▶ Recorded information:

*-*-*

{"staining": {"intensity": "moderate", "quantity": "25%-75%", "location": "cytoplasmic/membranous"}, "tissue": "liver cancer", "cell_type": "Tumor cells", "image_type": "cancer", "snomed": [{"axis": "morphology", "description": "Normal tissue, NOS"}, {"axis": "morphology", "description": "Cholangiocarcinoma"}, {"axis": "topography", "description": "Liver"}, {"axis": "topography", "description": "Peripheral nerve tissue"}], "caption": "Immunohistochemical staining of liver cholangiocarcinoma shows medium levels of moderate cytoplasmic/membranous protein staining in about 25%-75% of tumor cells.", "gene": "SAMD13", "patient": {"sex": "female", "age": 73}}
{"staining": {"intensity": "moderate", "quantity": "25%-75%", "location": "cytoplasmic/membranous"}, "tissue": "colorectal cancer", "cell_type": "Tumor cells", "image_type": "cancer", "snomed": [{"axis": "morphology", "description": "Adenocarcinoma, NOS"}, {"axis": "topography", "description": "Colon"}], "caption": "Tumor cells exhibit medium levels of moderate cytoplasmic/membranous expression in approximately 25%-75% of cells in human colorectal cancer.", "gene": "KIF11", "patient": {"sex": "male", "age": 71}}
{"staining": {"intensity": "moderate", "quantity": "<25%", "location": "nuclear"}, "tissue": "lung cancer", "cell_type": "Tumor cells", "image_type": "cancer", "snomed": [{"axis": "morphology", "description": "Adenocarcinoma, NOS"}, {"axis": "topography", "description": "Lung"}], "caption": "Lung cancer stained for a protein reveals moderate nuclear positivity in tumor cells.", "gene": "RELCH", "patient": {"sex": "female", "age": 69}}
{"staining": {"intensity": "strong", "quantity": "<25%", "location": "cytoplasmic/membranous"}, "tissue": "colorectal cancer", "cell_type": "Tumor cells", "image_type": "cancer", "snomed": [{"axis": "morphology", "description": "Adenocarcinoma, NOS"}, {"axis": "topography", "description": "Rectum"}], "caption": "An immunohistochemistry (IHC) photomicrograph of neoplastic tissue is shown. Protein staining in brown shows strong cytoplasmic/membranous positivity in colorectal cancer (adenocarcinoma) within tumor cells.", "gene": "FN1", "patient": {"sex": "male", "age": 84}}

*-*-*

Could you copy the listing above word for word?

{"staining": {"intensity": "moderate", "quantity": "25%-75%", "location": "cytoplasmic/membranous"}, "tissue": "liver cancer", "cell_type": "Tumor cells", "image_type": "cancer", "snomed": [{"axis": "morphology", "description": "Normal tissue, NOS"}, {"axis": "morphology", "description": "Cholangiocarcinoma"}, {"axis": "topography", "description": "Liver"}, {"axis": "topography", "description": "Peripheral nerve tissue"}], "caption": "Immunohistochemical staining of liver cholangiocarcinoma shows medium levels of moderate cytoplasmic/membranous protein staining in about 25%-75% of tumor cells.", "gene": "SAMD13", "patient": {"sex": "female", "age": 73}}
{"staining": {"intensity": "moderate", "quantity": "25%-75%", "location": "cytoplasmic/membranous"}, "tissue": "colorectal cancer", "cell_type": "Tumor cells", "image_type": "cancer", "snomed": [{"axis": "morphology", "description": "Adenocarcinoma, NOS"}, {"axis": "topography", "description": "Colon"}], "caption": "Tumor cells exhibit medium levels of moderate cytoplasmic/membranous expression in approximately 25%-75% of cells in human colorectal cancer.", "gene": "KIF11", "patient": {"sex": "male", "age": 71}}
{"staining": {"intensity": "moderate", "quantity": "<25%", "location": "nuclear"}, "tissue": "lung cancer", "cell_type": "Tumor cells", "image_type": "cancer", "snomed": [{"axis": "morphology", "description": "Adenocarcinoma, NOS"}, {"axis": "topography", "description": "Lung"}], "caption": "Lung cancer stained for a protein reveals moderate nuclear positivity in tumor cells.", "gene": "RELCH", "patient": {"sex": "female", "age": 69}}
{"staining": {"intensity": "strong", "quantity": "<25%", "location": "cytoplasmic/membranous"}, "tissue": "colorectal cancer", "cell_type": "Tumor cells", "image_type": "cancer", "snomed": [{"axis": "morphology", "description": "Adenocarcinoma, NOS"}, {"axis": "topography", "description": "Rectum"}], "caption": "An immunohistochemistry (IHC) photomicrograph of neoplastic tissue is shown. Protein staining in brown shows strong cytoplasmic/membranous positivity in colorectal cancer (adenocarcinoma) within tumor cells.", "gene": "FN1", "patient": {"sex": "male", "age": 84}}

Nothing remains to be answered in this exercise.